Durant l'une des plus longues guerres civiles d'Afrique, les rebelles du Sud-Soudan ont combattu au nom des nobles objectifs de liberté et d'égalité. Mais ils se sont aussi battus pour le droit de boire une bière.

Si bien que les préparatifs en vue du lancement près de Juba, la capitale du Sud-Soudan, de la première brasserie commerciale de la région depuis la guerre civile suscitent un grand intérêt.

«Nous attendons avec impatience de pouvoir goûter notre propre bière», avoue Joseph Deng, un ancien combattant, en sirotant une bière importée du Kenya. «La guerre, c'était pour la liberté. Mais ça veut aussi dire le droit de boire de l'alcool et de ne pas être soumis à une autre religion».

Durant la guerre, qui a opposé pendant 22 ans des rebelles issus du sud à majorité chrétienne ou animiste et le gouvernement musulman à dominante arabe du nord, l'alcool était interdit au Sud-Soudan, soumis à la charia (loi islamique.

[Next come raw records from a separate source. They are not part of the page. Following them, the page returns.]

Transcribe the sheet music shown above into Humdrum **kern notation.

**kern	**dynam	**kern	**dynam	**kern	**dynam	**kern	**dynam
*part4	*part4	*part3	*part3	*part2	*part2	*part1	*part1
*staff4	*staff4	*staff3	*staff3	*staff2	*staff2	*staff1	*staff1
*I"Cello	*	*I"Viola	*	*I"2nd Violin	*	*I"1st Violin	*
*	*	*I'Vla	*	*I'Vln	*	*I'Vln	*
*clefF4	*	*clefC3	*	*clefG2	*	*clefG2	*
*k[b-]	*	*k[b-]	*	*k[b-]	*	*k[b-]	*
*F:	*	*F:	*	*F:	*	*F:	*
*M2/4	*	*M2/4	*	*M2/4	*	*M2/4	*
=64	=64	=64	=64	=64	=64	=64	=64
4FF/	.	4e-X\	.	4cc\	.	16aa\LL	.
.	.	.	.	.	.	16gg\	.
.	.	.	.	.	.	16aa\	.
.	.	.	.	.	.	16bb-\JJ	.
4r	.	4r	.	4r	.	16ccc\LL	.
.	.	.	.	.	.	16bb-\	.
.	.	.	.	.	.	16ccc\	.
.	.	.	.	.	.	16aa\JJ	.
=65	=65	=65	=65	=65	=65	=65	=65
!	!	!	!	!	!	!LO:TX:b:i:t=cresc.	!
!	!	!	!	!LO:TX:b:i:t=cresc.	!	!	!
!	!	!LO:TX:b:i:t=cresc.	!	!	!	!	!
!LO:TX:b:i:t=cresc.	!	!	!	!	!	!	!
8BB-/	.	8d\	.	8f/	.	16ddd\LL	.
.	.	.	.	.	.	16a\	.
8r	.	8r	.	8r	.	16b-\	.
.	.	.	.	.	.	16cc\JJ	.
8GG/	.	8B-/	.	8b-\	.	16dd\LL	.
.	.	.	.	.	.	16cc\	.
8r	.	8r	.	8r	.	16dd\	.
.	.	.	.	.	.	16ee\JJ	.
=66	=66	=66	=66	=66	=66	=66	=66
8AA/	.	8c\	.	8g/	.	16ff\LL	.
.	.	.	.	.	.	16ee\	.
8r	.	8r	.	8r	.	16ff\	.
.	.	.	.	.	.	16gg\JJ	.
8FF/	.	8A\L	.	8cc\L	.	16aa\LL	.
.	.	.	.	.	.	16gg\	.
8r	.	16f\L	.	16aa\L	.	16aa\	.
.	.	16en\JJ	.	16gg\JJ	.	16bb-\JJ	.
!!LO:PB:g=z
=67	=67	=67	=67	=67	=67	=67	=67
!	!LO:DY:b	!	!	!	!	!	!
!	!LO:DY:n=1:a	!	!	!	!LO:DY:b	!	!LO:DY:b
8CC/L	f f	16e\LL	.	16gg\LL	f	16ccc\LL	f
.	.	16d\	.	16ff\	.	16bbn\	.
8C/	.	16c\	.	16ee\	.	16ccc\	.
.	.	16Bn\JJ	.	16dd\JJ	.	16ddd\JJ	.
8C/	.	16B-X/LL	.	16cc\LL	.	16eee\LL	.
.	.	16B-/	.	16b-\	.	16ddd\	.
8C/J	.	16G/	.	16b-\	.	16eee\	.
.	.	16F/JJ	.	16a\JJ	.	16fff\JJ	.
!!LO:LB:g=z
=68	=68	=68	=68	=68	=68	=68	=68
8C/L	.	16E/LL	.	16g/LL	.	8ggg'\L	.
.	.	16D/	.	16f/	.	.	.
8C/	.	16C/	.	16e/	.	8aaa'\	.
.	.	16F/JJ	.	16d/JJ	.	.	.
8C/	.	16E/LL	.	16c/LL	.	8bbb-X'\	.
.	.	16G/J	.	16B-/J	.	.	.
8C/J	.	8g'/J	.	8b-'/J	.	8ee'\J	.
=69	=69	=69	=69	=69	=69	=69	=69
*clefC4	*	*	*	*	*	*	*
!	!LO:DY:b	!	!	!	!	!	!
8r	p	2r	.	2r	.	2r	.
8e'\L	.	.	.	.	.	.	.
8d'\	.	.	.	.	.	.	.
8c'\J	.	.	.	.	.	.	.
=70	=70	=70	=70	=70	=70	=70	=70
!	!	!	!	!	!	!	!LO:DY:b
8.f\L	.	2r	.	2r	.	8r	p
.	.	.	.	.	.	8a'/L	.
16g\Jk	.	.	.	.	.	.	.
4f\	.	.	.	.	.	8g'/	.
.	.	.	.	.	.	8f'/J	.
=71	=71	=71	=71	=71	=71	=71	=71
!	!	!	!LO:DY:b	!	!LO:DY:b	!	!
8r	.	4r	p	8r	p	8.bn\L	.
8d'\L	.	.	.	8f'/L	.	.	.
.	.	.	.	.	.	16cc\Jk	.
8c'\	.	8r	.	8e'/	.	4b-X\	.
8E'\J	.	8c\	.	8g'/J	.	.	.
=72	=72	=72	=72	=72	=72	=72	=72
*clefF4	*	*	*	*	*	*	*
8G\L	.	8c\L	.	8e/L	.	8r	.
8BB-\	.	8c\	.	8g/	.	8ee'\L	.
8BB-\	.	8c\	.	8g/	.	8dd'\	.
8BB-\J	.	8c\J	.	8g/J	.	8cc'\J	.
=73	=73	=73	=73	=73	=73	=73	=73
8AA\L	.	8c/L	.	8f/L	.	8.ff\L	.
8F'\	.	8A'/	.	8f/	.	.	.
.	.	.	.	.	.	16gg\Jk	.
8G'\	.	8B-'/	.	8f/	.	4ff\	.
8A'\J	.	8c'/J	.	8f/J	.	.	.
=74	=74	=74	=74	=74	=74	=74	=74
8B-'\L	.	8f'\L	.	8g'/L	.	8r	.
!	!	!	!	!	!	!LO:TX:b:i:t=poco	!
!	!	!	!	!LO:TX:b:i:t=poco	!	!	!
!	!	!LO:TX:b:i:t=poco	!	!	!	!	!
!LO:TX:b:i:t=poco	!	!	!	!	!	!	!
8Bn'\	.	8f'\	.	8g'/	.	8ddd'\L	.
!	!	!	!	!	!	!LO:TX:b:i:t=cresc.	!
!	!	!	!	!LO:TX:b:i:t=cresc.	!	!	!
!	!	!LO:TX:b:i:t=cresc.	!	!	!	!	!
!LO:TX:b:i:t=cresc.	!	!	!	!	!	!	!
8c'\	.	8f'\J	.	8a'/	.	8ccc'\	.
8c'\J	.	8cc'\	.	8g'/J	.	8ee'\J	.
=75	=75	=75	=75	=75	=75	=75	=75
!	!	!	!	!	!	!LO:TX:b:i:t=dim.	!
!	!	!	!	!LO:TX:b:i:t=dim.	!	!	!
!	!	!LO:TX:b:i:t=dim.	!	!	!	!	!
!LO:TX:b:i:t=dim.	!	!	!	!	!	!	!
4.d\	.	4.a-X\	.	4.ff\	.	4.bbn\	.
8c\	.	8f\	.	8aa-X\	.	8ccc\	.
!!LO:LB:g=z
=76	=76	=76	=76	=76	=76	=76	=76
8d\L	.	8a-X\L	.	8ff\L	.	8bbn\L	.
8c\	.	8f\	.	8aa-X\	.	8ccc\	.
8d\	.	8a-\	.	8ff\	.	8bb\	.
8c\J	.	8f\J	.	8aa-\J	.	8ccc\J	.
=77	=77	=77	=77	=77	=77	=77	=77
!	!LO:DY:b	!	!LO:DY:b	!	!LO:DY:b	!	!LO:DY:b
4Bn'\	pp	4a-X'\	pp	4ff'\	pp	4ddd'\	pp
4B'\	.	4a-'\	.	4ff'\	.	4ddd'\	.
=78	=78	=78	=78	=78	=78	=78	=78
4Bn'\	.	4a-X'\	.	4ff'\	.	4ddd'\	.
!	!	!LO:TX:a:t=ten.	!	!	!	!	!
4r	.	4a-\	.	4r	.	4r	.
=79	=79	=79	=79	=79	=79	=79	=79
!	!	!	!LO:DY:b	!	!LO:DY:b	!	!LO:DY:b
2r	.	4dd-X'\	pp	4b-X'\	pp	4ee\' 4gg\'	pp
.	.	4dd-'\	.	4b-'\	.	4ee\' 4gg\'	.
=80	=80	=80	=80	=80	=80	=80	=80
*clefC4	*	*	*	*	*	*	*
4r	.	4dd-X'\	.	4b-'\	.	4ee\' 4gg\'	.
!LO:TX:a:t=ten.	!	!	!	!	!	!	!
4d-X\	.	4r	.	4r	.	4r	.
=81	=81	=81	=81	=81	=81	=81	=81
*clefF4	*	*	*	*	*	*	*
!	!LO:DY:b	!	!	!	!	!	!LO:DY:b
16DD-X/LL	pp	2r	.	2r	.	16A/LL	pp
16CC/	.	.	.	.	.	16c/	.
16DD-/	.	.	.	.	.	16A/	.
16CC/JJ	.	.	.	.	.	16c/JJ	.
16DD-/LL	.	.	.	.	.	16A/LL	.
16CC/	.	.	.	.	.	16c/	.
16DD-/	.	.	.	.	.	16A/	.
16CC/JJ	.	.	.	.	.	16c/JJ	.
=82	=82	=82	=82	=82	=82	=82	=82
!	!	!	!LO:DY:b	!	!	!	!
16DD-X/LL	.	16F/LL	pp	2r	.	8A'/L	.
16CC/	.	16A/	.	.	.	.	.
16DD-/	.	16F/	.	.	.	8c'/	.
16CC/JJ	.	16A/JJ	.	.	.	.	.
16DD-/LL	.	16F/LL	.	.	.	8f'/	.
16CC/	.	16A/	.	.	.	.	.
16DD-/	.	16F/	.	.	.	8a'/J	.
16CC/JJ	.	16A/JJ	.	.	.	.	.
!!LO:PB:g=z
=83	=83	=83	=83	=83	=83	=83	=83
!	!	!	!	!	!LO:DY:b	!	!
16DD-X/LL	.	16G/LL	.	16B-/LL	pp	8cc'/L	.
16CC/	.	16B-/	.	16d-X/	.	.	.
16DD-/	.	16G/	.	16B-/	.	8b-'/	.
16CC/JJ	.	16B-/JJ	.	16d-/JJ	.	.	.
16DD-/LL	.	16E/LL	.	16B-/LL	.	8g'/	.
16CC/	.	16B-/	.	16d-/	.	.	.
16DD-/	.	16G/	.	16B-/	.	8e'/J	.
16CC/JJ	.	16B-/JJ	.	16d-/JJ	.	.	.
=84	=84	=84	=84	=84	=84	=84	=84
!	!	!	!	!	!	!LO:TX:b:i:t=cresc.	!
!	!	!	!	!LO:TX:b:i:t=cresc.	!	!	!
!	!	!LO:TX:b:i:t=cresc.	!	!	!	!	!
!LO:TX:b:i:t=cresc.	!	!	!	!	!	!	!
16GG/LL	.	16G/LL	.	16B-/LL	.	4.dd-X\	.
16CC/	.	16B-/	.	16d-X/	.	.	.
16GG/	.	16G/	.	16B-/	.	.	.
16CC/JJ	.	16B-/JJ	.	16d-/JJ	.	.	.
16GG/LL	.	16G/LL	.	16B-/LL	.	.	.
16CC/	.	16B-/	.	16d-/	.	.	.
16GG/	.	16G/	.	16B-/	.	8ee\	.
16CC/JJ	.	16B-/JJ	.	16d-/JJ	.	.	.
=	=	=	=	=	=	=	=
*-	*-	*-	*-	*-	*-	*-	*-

Jusqu'à l'accord de paix de 2005, la guerre a fait plus de deux millions de morts et environ quatre millions de déplacés.

Southern Sudan Beverages, filiale du géant mondial SAB Miller, a nécessité 37 millions de dollars d'investissements et aura une capacité quotidienne de 150 000 bouteilles.

«Nous avons mis au point une bière fraîche, un peu amère, qui étanche la soif et est spécialement adaptée au climat», explique Ian Alsworth-Elvey, son directeur général.

Il jure que le breuvage «fera plus que rivaliser» avec ses concurrentes. «Toutes les bières sont bonnes mais certaines sont meilleures que d'autres», assure-t-il.

La brasserie occupe un bâtiment de 7400 m2. Des sacs de malt et des tonnes de sucre, ingrédients clé de la bière, sont empilés très haut.

La première bière commencera à être brassée «dans les jours qui viennent», ajoute le directeur général. Le processus dure cependant 18 jours et les premières bouteilles ne devraient être ouverte dans les bars qu'en mai.

La dernière brasserie du Sud-Soudan avait été détruite dans les années 1970 lors d'une précédente guerre civile.

Si la consommation d'alcool est toujours sévèrement punie dans le nord, la bière coule à flots dans le sud, venant d'Ouganda, du Kenya et même d'Europe. Mais le coût du transport rend son prix prohibitif (deux dollars environ dans un bar) pour les habitants, dont 90% vivent avec moins d'un dollar par jour, selon les chiffres de l'ONU.

Pour le directeur général, il s'agit d'une nouvelle étape vers une plus grande sécularisation et l'émancipation du Sud semi-autonome, qui doit voter par référendum en 2011 sur l'indépendance.

La population «devrait la considérer comme une victoire vers le droit à l'auto-détermination», estime-t-il.

La brasserie, qui emploiera environ 250 personnes, dont 80% de Soudanais du Sud, constitue aussi une étape sur la voie de la reconstruction. «Bien que petite par rapport aux normes internationales, c'est de loin la plus grande industrie du Sud-Soudan», poursuit M. Alsworth-Elvey.

Le nom de la bière restera secret jusqu'à son lancement officiel mais il aura «un sens pour la population» de la région, assure-t-il.

Dans un bar de Juba, des buveurs se livrent à des spéculations.

«Dr John Garang», lance l'un d'eux, en référence à l'ancien icône rebelle et premier président du Sud-Soudan, mort peu après l'accord de paix en 2005.

Mais un autre buveur, William Sebit, n'est pas d'accord. «La "Bière Béchir", ça serait mieux», rigole-t-il, évoquant le président soudanais Omar el-Béchir, ancien ennemi juré du Sud.

Puis, il redevient sérieux. «Un bon choix serait "Liberté", car elle symbolise notre liberté», dit-il.